Task requirements:
Copies of all lines containing the string "front" are needed from the data below.

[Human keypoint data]

★ ★ ★

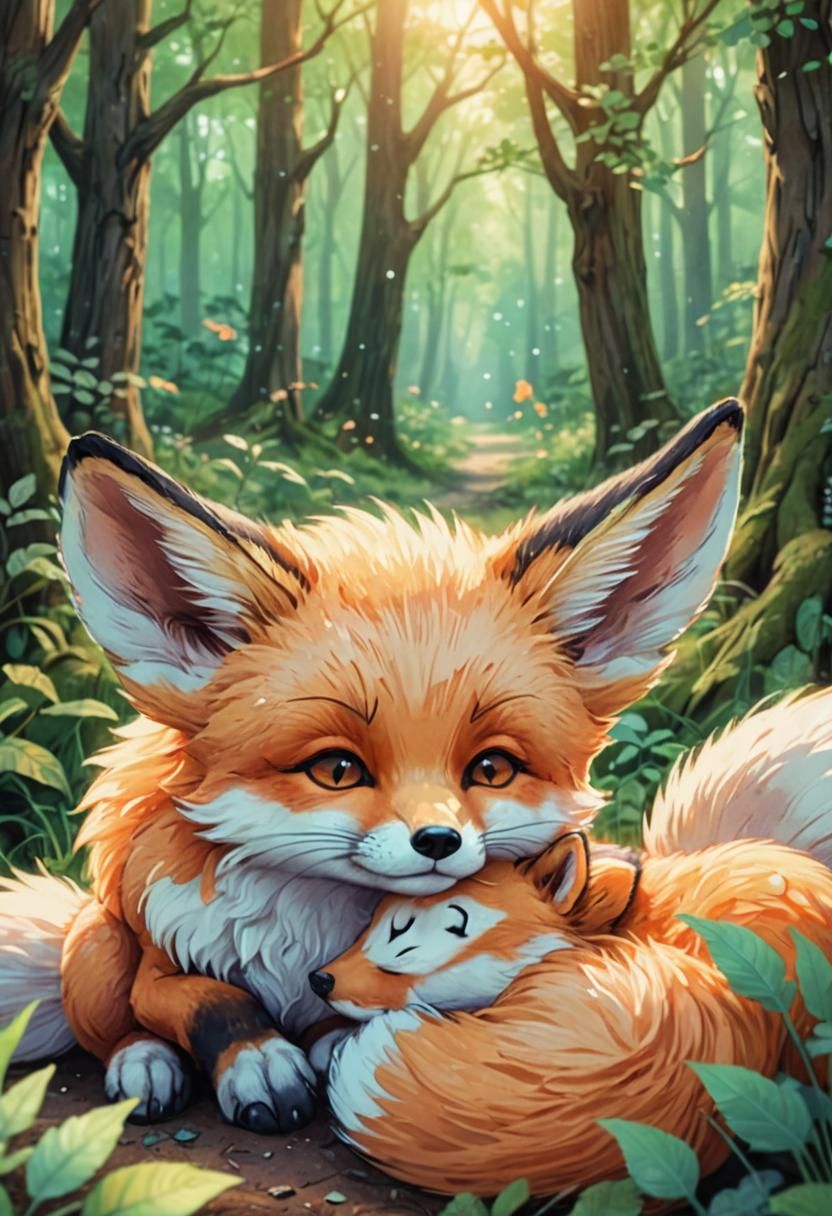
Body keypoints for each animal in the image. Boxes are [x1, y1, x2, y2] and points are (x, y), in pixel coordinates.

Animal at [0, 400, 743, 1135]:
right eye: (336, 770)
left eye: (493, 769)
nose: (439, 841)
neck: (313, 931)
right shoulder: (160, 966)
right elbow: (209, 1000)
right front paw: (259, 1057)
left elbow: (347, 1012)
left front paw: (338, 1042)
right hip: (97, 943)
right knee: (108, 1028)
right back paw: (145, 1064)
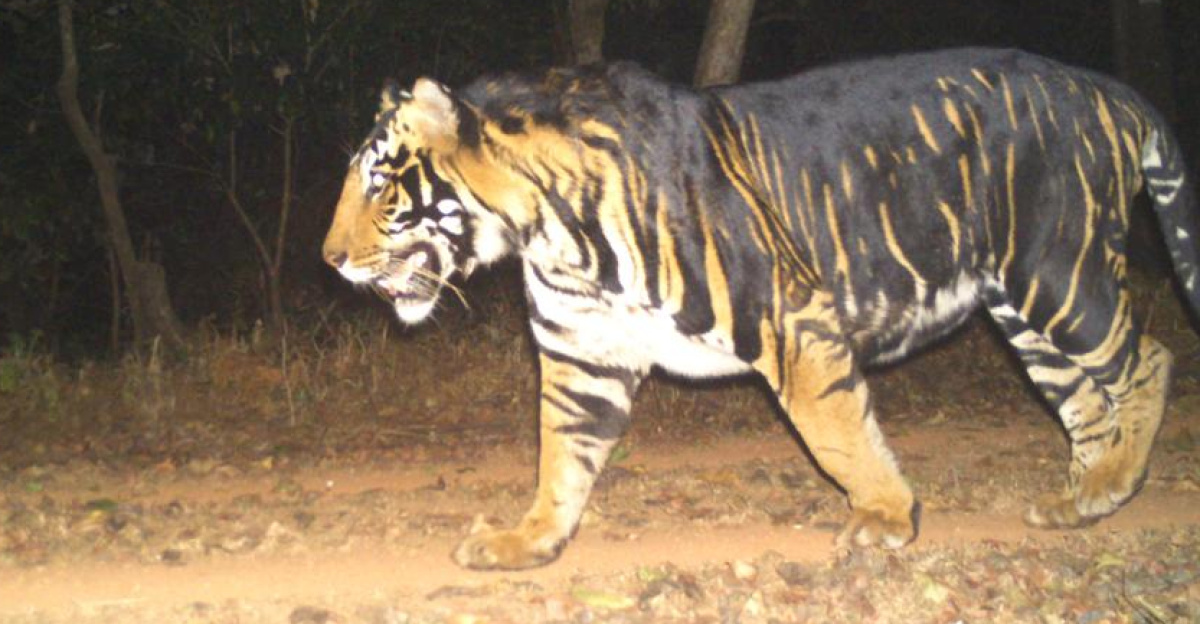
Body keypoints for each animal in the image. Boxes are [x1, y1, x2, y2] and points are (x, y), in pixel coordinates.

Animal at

★ ★ ★

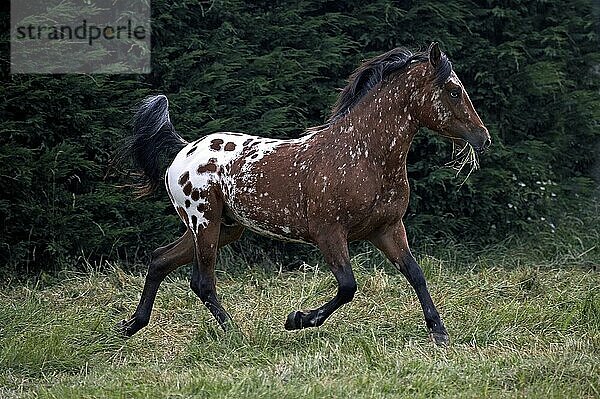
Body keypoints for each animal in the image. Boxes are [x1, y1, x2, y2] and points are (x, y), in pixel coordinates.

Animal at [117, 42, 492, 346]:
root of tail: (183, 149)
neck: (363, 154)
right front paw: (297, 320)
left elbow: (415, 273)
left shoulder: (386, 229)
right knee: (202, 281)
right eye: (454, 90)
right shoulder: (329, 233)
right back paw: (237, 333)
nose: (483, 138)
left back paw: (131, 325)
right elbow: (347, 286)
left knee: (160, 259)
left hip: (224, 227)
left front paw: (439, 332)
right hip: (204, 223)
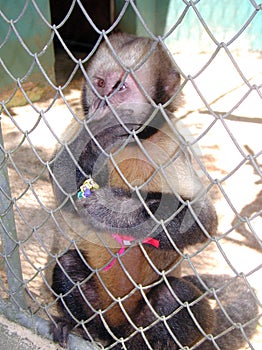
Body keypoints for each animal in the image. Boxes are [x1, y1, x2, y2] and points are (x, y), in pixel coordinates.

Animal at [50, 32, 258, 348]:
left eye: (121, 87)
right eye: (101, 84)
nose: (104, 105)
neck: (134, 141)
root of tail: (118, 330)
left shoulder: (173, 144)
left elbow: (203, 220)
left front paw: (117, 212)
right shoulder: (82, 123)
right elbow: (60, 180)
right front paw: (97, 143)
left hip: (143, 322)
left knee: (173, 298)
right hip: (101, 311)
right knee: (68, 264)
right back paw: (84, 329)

★ ★ ★

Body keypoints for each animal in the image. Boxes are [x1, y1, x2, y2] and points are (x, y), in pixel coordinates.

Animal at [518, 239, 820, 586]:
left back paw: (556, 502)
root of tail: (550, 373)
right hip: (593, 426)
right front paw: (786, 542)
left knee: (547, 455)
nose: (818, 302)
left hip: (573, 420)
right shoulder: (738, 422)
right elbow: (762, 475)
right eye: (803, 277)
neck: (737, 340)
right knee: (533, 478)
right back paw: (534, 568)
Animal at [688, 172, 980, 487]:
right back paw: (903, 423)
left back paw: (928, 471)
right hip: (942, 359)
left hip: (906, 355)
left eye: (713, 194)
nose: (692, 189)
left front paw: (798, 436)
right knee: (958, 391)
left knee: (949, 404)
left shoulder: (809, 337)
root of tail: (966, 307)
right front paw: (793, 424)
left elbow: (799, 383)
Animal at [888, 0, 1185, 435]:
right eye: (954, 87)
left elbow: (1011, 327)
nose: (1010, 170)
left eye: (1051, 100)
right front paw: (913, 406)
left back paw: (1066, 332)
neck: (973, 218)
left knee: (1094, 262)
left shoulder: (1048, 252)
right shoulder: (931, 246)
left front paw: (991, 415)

★ ★ ★

Answer box:
right front paw: (259, 1057)
left front paw: (338, 1042)
right front paw: (297, 320)
left front paw: (439, 332)
left front paw: (117, 212)
right front paw: (97, 143)
right front paw: (786, 542)
left front paw: (798, 436)
right front paw: (793, 424)
right front paw: (913, 406)
left front paw: (991, 415)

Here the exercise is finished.